Code Listing 2.67. Code 1
%%timeit

fieldnames = set()

for row in DATA:
    fieldnames.update(row.keys())

# 1.53 µs ± 8.41 ns per loop (mean ± std. dev. of 7 runs, 1000000 loops each)
Code Listing 2.68. Code 2
%%timeit

fieldnames = set(key for record in DATA for key in record.keys())

# 2.03 µs ± 49.9 ns per loop (mean ± std. dev. of 7 runs, 100000 loops each)
Code Listing 2.69. Code 3 (Is it correct?!)
%%timeit

fieldnames = set()
fieldnames.add(key
    for record in DATA
       for key in record.keys())

# 431 ns ± 5.93 ns per loop (mean ± std. dev. of 7 runs, 1000000 loops each)
Code Listing 2.70. Code 4
%%timeit

fieldnames = set()
fieldnames.update(tuple(x.keys()) for x in DATA)

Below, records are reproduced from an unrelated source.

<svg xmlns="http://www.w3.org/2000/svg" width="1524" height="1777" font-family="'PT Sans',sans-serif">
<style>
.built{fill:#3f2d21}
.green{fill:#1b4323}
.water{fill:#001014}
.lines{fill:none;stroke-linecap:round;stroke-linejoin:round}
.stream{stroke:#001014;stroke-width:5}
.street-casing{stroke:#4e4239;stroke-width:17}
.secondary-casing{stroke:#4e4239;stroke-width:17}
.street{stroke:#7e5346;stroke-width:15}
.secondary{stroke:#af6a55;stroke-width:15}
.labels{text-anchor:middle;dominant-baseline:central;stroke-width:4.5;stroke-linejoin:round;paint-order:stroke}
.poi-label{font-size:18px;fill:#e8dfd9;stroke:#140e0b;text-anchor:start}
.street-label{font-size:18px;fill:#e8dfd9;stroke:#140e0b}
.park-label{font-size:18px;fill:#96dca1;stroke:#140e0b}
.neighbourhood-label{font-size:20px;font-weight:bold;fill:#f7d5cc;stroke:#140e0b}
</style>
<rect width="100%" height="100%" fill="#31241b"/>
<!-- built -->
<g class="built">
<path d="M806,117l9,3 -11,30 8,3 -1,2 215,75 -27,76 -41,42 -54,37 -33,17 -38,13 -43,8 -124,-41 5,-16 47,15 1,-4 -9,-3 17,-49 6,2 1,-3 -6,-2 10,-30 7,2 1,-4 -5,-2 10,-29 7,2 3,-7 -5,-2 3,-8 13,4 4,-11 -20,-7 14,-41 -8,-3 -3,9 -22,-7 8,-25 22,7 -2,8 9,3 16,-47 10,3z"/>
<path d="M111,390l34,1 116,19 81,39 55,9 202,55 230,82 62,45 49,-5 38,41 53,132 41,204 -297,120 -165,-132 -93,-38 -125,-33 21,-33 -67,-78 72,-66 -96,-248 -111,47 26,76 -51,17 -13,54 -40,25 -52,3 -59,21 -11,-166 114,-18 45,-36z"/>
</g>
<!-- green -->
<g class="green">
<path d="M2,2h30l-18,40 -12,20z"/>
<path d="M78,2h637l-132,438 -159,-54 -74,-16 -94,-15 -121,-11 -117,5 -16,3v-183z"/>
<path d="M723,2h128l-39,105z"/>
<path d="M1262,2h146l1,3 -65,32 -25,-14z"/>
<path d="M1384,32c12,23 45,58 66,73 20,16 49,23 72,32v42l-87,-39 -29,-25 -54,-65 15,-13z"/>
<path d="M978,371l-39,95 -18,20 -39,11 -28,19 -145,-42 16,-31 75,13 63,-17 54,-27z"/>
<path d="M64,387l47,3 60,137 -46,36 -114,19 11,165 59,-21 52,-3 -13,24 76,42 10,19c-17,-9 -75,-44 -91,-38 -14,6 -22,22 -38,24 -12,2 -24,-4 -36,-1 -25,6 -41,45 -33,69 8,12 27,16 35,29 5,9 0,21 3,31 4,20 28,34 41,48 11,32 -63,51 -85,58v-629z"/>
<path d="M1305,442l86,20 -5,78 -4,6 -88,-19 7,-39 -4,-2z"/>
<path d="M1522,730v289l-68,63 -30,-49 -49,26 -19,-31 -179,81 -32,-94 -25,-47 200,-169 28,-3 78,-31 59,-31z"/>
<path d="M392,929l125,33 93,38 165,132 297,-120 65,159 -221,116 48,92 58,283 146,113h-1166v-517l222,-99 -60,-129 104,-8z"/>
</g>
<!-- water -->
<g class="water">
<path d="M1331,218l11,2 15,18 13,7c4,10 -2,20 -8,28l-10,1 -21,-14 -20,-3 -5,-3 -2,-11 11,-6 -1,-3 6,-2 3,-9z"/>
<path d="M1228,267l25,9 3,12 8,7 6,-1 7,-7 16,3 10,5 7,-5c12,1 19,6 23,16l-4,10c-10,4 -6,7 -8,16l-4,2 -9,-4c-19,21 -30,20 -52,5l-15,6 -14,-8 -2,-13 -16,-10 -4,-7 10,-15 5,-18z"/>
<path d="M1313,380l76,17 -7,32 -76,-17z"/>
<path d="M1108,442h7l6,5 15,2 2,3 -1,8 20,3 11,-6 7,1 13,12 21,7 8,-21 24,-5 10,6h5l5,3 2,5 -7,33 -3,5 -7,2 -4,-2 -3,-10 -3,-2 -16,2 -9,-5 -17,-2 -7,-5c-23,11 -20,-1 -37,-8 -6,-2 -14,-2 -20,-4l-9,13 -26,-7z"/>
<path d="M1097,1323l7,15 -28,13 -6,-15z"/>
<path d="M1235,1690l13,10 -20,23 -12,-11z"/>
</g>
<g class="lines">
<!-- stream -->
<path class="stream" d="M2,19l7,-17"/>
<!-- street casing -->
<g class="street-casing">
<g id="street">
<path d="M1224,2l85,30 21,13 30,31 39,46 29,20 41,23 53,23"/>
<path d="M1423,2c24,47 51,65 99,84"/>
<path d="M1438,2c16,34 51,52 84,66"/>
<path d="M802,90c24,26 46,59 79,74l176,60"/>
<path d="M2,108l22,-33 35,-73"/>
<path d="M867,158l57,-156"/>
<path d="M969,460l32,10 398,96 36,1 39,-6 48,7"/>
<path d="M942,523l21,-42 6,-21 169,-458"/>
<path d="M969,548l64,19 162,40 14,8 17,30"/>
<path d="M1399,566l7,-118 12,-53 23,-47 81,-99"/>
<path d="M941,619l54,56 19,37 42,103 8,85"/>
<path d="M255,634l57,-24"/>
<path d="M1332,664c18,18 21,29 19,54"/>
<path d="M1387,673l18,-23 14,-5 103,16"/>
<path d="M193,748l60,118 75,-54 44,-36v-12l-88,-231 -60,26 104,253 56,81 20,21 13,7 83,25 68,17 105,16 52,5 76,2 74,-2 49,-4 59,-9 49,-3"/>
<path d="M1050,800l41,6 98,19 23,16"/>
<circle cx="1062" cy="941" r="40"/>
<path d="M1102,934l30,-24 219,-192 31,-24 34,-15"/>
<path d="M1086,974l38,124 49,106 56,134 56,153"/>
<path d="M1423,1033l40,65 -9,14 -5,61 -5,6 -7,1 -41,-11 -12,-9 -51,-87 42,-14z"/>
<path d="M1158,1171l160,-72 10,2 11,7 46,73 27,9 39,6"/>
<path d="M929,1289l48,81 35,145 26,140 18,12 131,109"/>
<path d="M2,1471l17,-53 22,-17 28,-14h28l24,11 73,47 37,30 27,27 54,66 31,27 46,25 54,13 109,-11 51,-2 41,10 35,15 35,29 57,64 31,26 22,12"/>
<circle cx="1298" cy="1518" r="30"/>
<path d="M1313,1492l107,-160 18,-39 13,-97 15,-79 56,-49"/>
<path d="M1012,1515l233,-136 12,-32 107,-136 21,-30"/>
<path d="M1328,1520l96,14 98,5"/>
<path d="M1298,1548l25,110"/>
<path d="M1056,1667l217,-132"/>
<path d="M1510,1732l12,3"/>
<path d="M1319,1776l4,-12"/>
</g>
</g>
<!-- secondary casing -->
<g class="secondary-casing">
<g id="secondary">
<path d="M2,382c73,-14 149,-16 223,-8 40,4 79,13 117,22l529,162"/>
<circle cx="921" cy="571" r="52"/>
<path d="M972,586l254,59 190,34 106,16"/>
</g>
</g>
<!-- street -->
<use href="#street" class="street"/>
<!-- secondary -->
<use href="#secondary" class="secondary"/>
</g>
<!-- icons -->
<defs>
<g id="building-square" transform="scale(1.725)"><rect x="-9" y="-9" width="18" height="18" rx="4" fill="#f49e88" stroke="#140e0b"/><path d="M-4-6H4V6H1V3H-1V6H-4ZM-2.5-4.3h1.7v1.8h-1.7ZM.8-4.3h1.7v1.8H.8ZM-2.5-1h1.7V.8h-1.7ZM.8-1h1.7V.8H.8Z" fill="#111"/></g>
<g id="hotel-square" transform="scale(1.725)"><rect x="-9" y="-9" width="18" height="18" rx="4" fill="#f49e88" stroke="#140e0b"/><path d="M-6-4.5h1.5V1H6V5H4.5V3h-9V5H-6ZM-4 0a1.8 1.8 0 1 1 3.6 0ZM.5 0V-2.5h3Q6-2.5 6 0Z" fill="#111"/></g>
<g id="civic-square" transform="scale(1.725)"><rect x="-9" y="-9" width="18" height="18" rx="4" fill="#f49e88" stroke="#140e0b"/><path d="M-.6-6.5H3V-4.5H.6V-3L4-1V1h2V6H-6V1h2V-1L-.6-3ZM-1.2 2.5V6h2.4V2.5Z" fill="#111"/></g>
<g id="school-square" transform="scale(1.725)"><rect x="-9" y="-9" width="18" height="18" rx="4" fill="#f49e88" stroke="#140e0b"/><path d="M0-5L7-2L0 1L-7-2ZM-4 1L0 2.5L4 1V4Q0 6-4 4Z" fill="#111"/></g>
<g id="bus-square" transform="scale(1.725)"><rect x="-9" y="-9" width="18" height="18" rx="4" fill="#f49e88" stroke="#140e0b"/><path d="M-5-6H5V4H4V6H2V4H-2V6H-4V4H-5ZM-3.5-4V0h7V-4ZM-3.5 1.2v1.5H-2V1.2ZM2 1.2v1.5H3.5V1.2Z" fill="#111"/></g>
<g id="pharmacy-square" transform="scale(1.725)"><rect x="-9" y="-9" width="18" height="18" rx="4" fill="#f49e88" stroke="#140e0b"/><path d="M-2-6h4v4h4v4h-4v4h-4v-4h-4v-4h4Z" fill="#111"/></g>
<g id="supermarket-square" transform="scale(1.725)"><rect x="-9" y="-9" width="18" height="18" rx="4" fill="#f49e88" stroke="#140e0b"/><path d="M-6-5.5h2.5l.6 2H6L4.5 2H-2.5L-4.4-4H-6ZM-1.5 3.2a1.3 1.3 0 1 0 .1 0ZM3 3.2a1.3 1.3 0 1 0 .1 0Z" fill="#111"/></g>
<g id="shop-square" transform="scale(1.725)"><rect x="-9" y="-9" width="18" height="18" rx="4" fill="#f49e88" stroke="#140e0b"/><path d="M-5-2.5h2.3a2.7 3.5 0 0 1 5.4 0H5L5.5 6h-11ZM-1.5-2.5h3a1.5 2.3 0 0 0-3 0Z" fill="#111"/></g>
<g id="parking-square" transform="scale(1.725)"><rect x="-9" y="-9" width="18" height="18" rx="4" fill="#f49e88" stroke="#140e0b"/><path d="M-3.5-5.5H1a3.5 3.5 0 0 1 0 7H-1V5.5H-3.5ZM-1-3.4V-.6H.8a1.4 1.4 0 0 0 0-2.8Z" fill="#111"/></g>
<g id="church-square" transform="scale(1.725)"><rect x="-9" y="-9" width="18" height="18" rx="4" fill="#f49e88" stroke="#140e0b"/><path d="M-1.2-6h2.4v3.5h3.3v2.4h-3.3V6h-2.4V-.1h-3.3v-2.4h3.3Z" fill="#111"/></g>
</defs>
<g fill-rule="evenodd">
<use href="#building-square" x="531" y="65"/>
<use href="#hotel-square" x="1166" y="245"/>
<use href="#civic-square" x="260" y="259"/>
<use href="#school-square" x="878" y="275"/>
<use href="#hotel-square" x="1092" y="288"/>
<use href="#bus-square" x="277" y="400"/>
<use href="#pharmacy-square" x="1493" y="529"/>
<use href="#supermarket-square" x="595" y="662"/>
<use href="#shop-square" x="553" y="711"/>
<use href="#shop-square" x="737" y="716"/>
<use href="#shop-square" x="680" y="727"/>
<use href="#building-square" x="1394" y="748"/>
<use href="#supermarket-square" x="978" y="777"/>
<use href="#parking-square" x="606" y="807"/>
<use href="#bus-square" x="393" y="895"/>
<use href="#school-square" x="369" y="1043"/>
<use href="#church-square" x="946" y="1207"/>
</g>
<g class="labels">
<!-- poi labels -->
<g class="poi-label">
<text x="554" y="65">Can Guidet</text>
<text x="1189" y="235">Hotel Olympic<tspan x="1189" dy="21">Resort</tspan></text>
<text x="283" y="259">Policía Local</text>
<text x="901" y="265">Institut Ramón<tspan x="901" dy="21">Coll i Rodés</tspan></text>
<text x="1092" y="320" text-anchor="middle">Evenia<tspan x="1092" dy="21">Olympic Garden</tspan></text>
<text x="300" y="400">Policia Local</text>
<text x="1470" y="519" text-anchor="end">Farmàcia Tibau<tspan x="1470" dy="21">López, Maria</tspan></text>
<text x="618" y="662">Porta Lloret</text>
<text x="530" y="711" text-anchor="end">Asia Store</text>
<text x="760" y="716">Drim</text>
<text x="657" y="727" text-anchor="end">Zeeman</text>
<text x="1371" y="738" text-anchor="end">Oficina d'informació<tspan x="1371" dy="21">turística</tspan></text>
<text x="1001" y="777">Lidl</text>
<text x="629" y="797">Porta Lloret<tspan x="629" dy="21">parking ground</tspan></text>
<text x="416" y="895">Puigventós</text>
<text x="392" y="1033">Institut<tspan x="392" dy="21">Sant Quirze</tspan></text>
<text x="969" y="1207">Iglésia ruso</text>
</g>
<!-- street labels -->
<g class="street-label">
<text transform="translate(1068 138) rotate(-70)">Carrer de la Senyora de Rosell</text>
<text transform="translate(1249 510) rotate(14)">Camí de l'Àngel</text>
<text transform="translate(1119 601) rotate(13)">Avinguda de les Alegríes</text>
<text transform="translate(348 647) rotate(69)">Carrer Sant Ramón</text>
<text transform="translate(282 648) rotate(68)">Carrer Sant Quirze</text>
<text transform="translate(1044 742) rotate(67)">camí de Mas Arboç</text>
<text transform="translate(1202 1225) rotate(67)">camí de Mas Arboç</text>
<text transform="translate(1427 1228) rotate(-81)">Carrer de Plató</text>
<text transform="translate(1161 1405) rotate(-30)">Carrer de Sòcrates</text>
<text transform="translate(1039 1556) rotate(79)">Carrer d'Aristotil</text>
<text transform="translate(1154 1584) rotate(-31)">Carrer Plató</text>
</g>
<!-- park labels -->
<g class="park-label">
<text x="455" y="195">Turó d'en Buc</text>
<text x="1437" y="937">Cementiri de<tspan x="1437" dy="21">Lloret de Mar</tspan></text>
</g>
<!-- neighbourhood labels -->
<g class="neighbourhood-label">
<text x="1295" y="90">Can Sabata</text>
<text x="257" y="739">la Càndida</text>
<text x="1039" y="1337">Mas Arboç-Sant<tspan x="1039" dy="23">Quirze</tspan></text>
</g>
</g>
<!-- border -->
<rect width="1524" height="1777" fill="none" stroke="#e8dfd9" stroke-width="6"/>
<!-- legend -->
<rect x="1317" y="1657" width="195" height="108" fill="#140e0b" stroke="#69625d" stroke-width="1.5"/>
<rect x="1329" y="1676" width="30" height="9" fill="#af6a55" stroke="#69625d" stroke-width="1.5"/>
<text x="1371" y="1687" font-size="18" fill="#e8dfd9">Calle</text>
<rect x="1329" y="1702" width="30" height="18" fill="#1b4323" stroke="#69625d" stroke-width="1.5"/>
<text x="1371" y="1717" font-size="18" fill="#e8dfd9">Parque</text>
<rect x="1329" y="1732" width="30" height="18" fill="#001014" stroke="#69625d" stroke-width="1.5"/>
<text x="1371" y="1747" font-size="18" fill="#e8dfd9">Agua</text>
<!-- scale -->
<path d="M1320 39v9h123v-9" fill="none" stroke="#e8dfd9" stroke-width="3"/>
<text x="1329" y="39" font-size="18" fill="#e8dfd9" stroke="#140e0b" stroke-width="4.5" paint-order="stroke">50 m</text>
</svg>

# 2.11 µs ± 51 ns per loop (mean ± std. dev. of 7 runs, 100000 loops each)
Code Listing 2.71. Code 5
%%timeit

fieldnames = list()

for row in DATA:
    for key in row.keys():
        fieldnames.append(key)

set(fieldnames)

# 2.43 µs ± 63.9 ns per loop (mean ± std. dev. of 7 runs, 100000 loops each)
Code Listing 2.72. Code 6
%%timeit

fieldnames = set()

for row in DATA:
    for key in row.keys():
        fieldnames.add(key)
Code Listing 2.73. Code 7
%%timeit

fieldnames = list()

for row in DATA:
    for key in row.keys():
        if key not in fieldnames:
            fieldnames.append(key)

2.4. Summary

  • Code 3 appends generator object not values, this is why it is so fast!